Regression in SQLite 3.38.0: LEFT JOIN with UNION ALL View Fails Due to Bloom Filter Optimization

Bloom Filter Optimization Interferes with LEFT JOIN Semantics in Complex View-Based Queries

Issue Overview: Query Involving UNION ALL View and LEFT JOIN Returns No Rows in SQLite ≥3.38.0

The core issue manifests when executing a complex query involving a view created with UNION ALL across multiple tables, joined with other tables through INNER JOINs and a LEFT JOIN. In SQLite versions prior to 3.38.0, this query returns expected results matching specific coordinate transformation criteria. Starting with version 3.38.0, the same query returns zero rows despite identical schema and data. The regression stems from changes in query planner optimizations related to Bloom filters introduced in commit a11c5e22b5eb32cdf2061a6c19fd7bf4d2a36e05.

Key components of the failing scenario include:

  1. View Definition: A coordinate_operation_view combining grid_transformation and other_transformation tables via UNION ALL
  2. Join Structure: Two self-joins of the view connected through CRS (Coordinate Reference System) code relationships
  3. LEFT JOIN Condition: A supersession check that should allow non-matching rows but incorrectly filters them
  4. Filtering Criteria: Multiple equality conditions on CRS codes and spatial extent checks via joined tables
  5. Ordering Clause: An ORDER BY based on summed accuracy values from both transformation steps

The query’s semantic intent is to find valid transformation chains between coordinate systems while considering possible supersessions and spatial extents. The UNION ALL view provides a unified interface to different transformation types, while the LEFT JOIN on supersession allows for optional deprecation information. The regression causes premature filtering of rows that should survive the LEFT JOIN due to Bloom filter misapplication.

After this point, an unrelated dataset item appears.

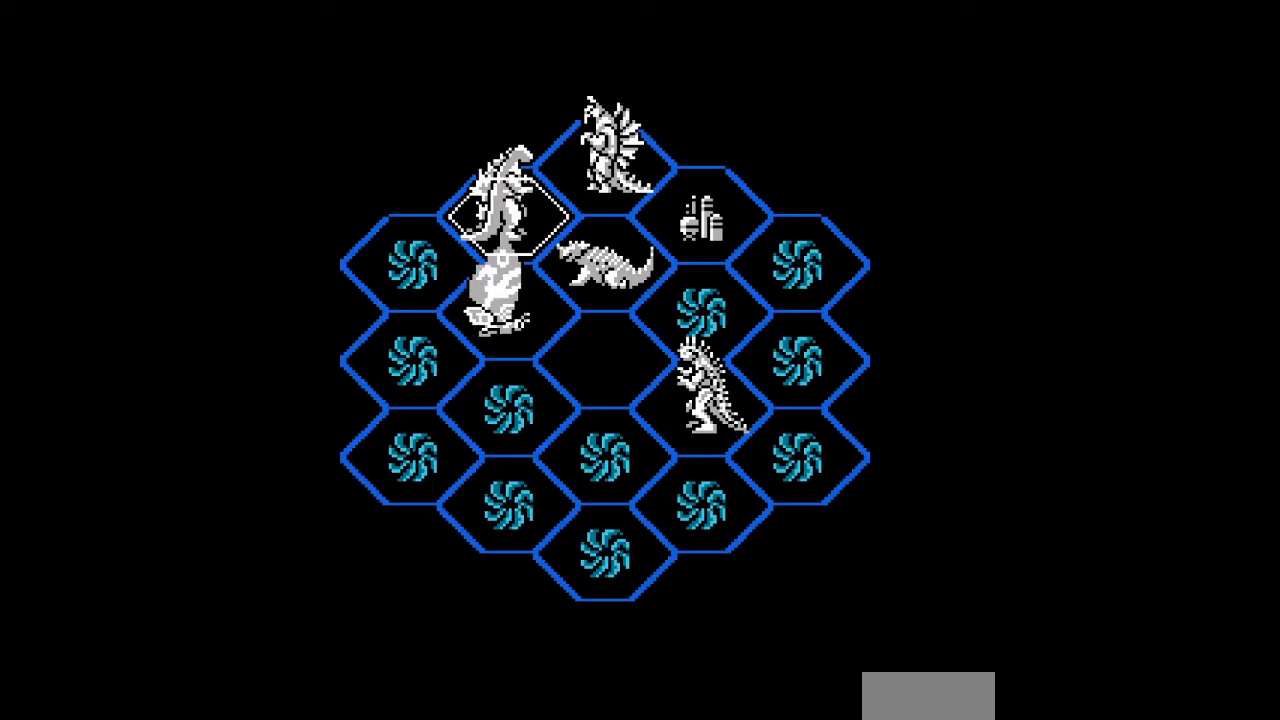
{"buttons": [], "events": [[400, "DPAD_LEFT", "down"], [433, "DPAD_DOWN", "down"], [500, "DPAD_DOWN", "up"], [500, "DPAD_LEFT", "up"]]}
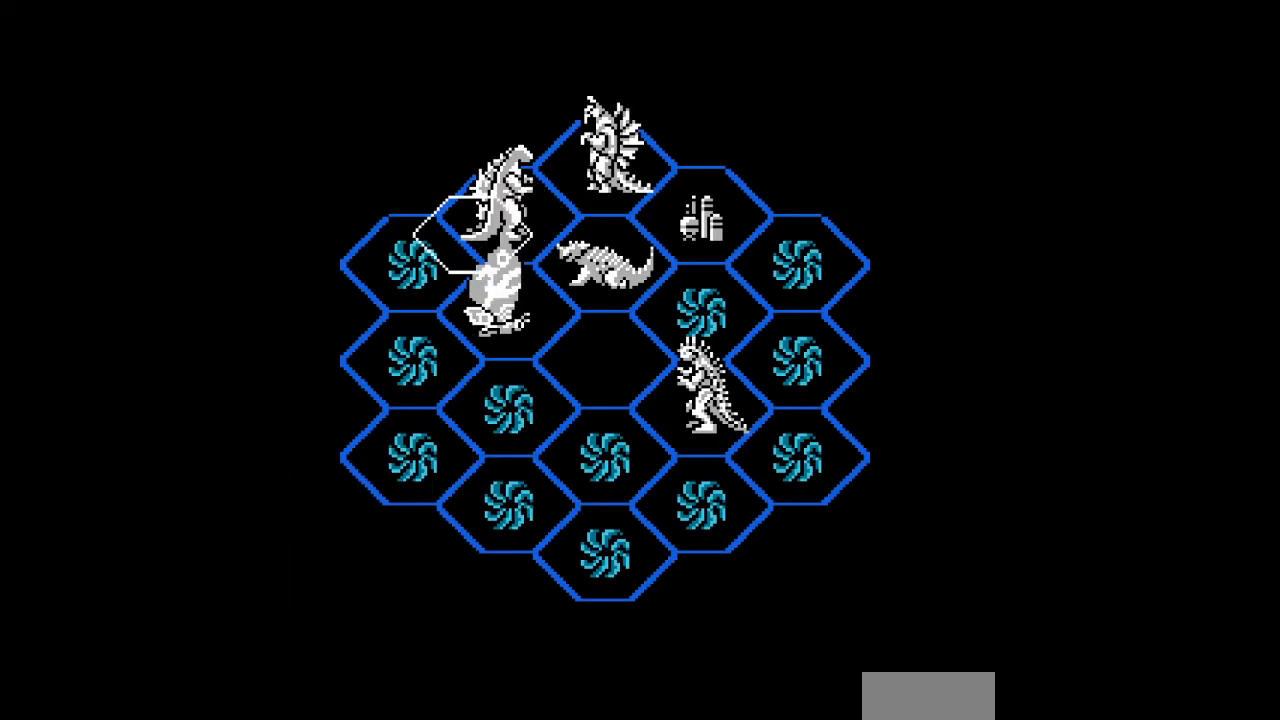
{"buttons": ["DPAD_UP", "DPAD_RIGHT"], "events": [[400, "DPAD_UP", "down"], [433, "DPAD_RIGHT", "down"]]}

Critical observations from the failure pattern:

  • Disabling the ORDER BY clause restores results in 3.38.0
  • Moving the LEFT JOIN position in the FROM clause resolves the issue
  • ANALYZE statistics influence but don’t prevent the regression
  • The problem persists in subsequent versions up to latest trunk

Underlying technical factors include:

  • Bloom filter optimizations now apply to RIGHT tables of LEFT JOINs
  • UNION ALL view materialization interacts with join reordering
  • Predicate pushdown through view layers alters null-handling
  • Index selection heuristics changed by new optimization flags

Query Planner Misapplies Bloom Filters to LEFT JOIN Right-Hand Side

Possible Causes: Bloom Filter Optimization Disrupts LEFT JOIN Null Preservation

The regression root cause lies in enhanced Bloom filter optimizations for LEFT JOINs introduced in SQLite 3.38.0. Bloom filters are probabilistic data structures used to quickly eliminate impossible join candidates early in query execution. The problematic commit (a11c5e22b5eb32cdf2061a6c19fd7bf4d2a36e05) extended Bloom filter usage to the right-hand side of LEFT JOINs, creating these scenarios:

  1. Premature Row Elimination
    Bloom filters built from WHERE clause predicates may incorrectly filter rows from the RIGHT table of a LEFT JOIN before null-extension occurs. This violates SQL standard LEFT JOIN semantics requiring preservation of LEFT table rows regardless of RIGHT table matches.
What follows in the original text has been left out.